Наконец, Тагиев ушел, кипя праведной злобой человека, которого незаслуженно и подло обманули, грубо оскорбив в лучших чувствах. С учетом того, кем он был и чем занимался, выглядело это довольно комично. Сердечно с ним распрощавшись и заперев дверь на оба замка, Саламбек Юнусов (для неверных — Джафар Бакаев по кличке Черный Волк) вернулся в гостиную и выключил телевизор.
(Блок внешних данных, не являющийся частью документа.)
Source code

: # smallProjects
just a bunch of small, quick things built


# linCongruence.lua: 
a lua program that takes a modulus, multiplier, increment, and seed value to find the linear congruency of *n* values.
Какое-то время он молча стоял посреди комнаты, явно подыскивая слова. Общеизвестно, что по части сильных выражений мало какой из живых и мертвых языков планеты Земля может тягаться с русским. Наверное, именно поэтому бородач, выглядевший, как мулла на отдыхе в профсоюзном санатории, выразил свое отношение к только что покинувшему его собеседнику на языке Толстого и Тургенева.
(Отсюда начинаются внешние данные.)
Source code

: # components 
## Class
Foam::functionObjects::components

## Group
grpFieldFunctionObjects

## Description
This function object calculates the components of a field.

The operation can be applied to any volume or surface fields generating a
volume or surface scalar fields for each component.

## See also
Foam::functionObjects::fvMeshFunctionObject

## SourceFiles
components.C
— До чего же тупая задница! — с огромным чувством произнес он и взял сигарету из забытого Тагиевым на подлокотнике кресла серебряного портсигара.

Глава 7

В целях конспирации Глеб отправился на встречу с новым знакомым (который со свойственным почти всем кавказцам артистизмом пытался сойти за благодетеля) на метро. Это было рискованно: перед тем, как спуститься под землю, он успел насладиться зрелищем своего приклеенного к стене в вестибюле станции портрета в сопровождении знакомого до тошноты, придуманного в соавторстве с Федором Филипповичем, но уже начавшего казаться предельно глупым, рассчитанным на последнего идиота текста. Впрочем, портрет был такого качества, что в изображенном на нем неандертальце Глеба Сиверова не узнала бы и родная мать; в любом случае, милиции он не боялся, а вот само метро с некоторых пор перестало вызывать у него какое бы то ни было доверие.